De Sarajevo, ce dont je me souviens aussi, ce sont le sentiments provoqués par ma présence. J'étais silencieusement assise au fond de l'autobus lorsque le douanier entra à la frontière pour inspecter les passeports. Quel fût son étonnement et celui de tous les passagers de découvrir parmi eux une jeune étrangère.

Au lieu du mépris que je me serais attendue à recevoir pour m'être lancée dans une aventure aussi téméraire, je lisais sur leur visage un certainement amusement, une curiosité.

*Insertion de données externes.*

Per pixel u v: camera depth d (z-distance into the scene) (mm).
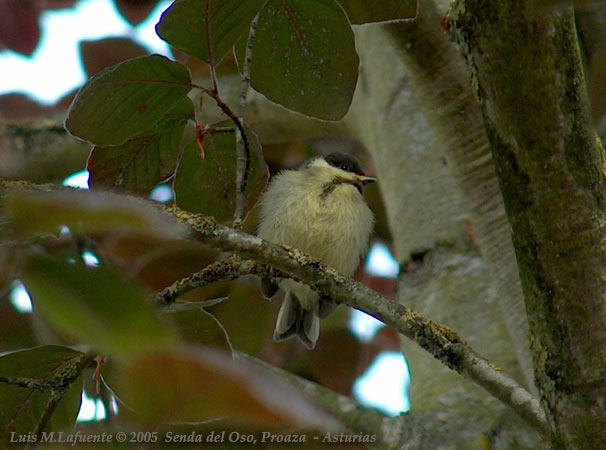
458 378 7434
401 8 5234
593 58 5820
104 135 4855
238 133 5234
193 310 4855
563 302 3871
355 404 7324
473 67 3656
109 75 4566
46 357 4328
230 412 1867
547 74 3516
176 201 5660
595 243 3787
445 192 8586
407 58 6938
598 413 3871
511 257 6617
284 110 10672
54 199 1924
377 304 4887
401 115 9391
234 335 9828
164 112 4879
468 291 7941
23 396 4480
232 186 5633
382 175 9406
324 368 11117
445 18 3914
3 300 7246
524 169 3746
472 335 7691
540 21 3396
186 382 1936
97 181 5504
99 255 5219
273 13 4949
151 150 5457
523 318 6422
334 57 5086
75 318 1918
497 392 4492
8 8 10578
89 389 5180
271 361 11125
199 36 4645
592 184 3754
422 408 7504
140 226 1943
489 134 3791
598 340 3857
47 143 10547
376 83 9945
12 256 2045
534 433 6863
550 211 3771
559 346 3922
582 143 3678
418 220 8562
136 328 1915
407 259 8477
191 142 5445
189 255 7648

J'ai rapidement compris que j'annonçais la fin de la guerre. Le printemps revenait enfin au terme d'un hiver éternel. Les tirs avaient cessé depuis quelques temps, mais ma présence mettait fin à leur isolement. Le monde s'intéressait à Sarajevo et recommencerait à venir.

Mon hôte m'a confié, alors qu'il m'accompagnait dans les rues de la ville, qu'il n'aurait jamais trouvé le courage de retrouver Sarajevo n'eut été de moi. Il redécouvrait sa ville par mes yeux qui n'avaient jamais vu la guerre. Il me racontait la guerre à moi, qui ne la connaissait pas. Et je crois que cette innocence était pour ceux que je rencontrais une promesse de paix. Le bonheur était encore possible.

"Une arme est la manifestation d'une décision déjà prise".